##### PROVIDED DATA

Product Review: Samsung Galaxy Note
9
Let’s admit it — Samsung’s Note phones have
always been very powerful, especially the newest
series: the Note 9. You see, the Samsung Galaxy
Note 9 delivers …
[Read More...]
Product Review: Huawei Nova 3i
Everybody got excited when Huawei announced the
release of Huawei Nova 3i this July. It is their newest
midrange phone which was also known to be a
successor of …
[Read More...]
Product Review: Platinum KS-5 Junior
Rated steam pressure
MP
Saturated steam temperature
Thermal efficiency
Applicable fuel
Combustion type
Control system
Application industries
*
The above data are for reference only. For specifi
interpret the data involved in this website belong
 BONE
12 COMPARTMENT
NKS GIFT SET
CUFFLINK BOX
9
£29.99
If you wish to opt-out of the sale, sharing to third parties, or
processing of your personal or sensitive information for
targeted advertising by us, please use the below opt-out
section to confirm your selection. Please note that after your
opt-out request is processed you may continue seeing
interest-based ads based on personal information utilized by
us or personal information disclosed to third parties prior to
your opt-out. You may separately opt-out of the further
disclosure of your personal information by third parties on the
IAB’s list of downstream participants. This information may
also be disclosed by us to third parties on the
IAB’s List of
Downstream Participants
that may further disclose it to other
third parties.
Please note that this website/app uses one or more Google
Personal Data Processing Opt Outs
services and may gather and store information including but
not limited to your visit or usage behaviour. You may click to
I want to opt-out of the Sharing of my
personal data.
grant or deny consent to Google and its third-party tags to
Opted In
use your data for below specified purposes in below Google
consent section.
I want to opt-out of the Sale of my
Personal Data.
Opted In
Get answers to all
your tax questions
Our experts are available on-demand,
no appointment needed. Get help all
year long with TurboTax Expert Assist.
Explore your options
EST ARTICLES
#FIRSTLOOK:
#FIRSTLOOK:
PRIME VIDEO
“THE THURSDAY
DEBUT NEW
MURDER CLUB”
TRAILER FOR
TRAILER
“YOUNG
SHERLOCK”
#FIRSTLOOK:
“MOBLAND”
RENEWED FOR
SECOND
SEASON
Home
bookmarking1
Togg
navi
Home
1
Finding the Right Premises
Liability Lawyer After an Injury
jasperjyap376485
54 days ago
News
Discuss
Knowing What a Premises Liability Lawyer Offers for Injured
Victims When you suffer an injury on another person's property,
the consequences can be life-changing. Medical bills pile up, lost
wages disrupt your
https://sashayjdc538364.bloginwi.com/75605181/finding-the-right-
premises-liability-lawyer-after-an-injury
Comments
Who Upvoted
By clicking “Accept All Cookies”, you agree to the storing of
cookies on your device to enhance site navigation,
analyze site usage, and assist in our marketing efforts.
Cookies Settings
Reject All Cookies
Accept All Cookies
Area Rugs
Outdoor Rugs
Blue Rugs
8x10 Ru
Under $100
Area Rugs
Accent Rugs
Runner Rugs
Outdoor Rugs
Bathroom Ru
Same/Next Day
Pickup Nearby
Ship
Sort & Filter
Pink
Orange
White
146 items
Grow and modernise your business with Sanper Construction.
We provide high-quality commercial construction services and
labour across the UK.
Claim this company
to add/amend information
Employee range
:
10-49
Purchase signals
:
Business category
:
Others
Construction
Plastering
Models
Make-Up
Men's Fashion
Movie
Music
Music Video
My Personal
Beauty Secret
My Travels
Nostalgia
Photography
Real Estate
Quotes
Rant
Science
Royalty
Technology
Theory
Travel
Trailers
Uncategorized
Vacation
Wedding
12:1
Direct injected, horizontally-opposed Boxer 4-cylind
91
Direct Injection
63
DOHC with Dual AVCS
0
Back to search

##########

THE TASK - Repeat the material in full. Nothing may differ.

TASK ANSWER -
Product Review: Samsung Galaxy Note
9
Let’s admit it — Samsung’s Note phones have
always been very powerful, especially the newest
series: the Note 9. You see, the Samsung Galaxy
Note 9 delivers …
[Read More...]
Product Review: Huawei Nova 3i
Everybody got excited when Huawei announced the
release of Huawei Nova 3i this July. It is their newest
midrange phone which was also known to be a
successor of …
[Read More...]
Product Review: Platinum KS-5 Junior
Rated steam pressure
MP
Saturated steam temperature
Thermal efficiency
Applicable fuel
Combustion type
Control system
Application industries
*
The above data are for reference only. For specifi
interpret the data involved in this website belong
 BONE
12 COMPARTMENT
NKS GIFT SET
CUFFLINK BOX
9
£29.99
If you wish to opt-out of the sale, sharing to third parties, or
processing of your personal or sensitive information for
targeted advertising by us, please use the below opt-out
section to confirm your selection. Please note that after your
opt-out request is processed you may continue seeing
interest-based ads based on personal information utilized by
us or personal information disclosed to third parties prior to
your opt-out. You may separately opt-out of the further
disclosure of your personal information by third parties on the
IAB’s list of downstream participants. This information may
also be disclosed by us to third parties on the
IAB’s List of
Downstream Participants
that may further disclose it to other
third parties.
Please note that this website/app uses one or more Google
Personal Data Processing Opt Outs
services and may gather and store information including but
not limited to your visit or usage behaviour. You may click to
I want to opt-out of the Sharing of my
personal data.
grant or deny consent to Google and its third-party tags to
Opted In
use your data for below specified purposes in below Google
consent section.
I want to opt-out of the Sale of my
Personal Data.
Opted In
Get answers to all
your tax questions
Our experts are available on-demand,
no appointment needed. Get help all
year long with TurboTax Expert Assist.
Explore your options
EST ARTICLES
#FIRSTLOOK:
#FIRSTLOOK:
PRIME VIDEO
“THE THURSDAY
DEBUT NEW
MURDER CLUB”
TRAILER FOR
TRAILER
“YOUNG
SHERLOCK”
#FIRSTLOOK:
“MOBLAND”
RENEWED FOR
SECOND
SEASON
Home
bookmarking1
Togg
navi
Home
1
Finding the Right Premises
Liability Lawyer After an Injury
jasperjyap376485
54 days ago
News
Discuss
Knowing What a Premises Liability Lawyer Offers for Injured
Victims When you suffer an injury on another person's property,
the consequences can be life-changing. Medical bills pile up, lost
wages disrupt your
https://sashayjdc538364.bloginwi.com/75605181/finding-the-right-
premises-liability-lawyer-after-an-injury
Comments
Who Upvoted
By clicking “Accept All Cookies”, you agree to the storing of
cookies on your device to enhance site navigation,
analyze site usage, and assist in our marketing efforts.
Cookies Settings
Reject All Cookies
Accept All Cookies
Area Rugs
Outdoor Rugs
Blue Rugs
8x10 Ru
Under $100
Area Rugs
Accent Rugs
Runner Rugs
Outdoor Rugs
Bathroom Ru
Same/Next Day
Pickup Nearby
Ship
Sort & Filter
Pink
Orange
White
146 items
Grow and modernise your business with Sanper Construction.
We provide high-quality commercial construction services and
labour across the UK.
Claim this company
to add/amend information
Employee range
:
10-49
Purchase signals
:
Business category
:
Others
Construction
Plastering
Models
Make-Up
Men's Fashion
Movie
Music
Music Video
My Personal
Beauty Secret
My Travels
Nostalgia
Photography
Real Estate
Quotes
Rant
Science
Royalty
Technology
Theory
Travel
Trailers
Uncategorized
Vacation
Wedding
12:1
Direct injected, horizontally-opposed Boxer 4-cylind
91
Direct Injection
63
DOHC with Dual AVCS
0
Back to search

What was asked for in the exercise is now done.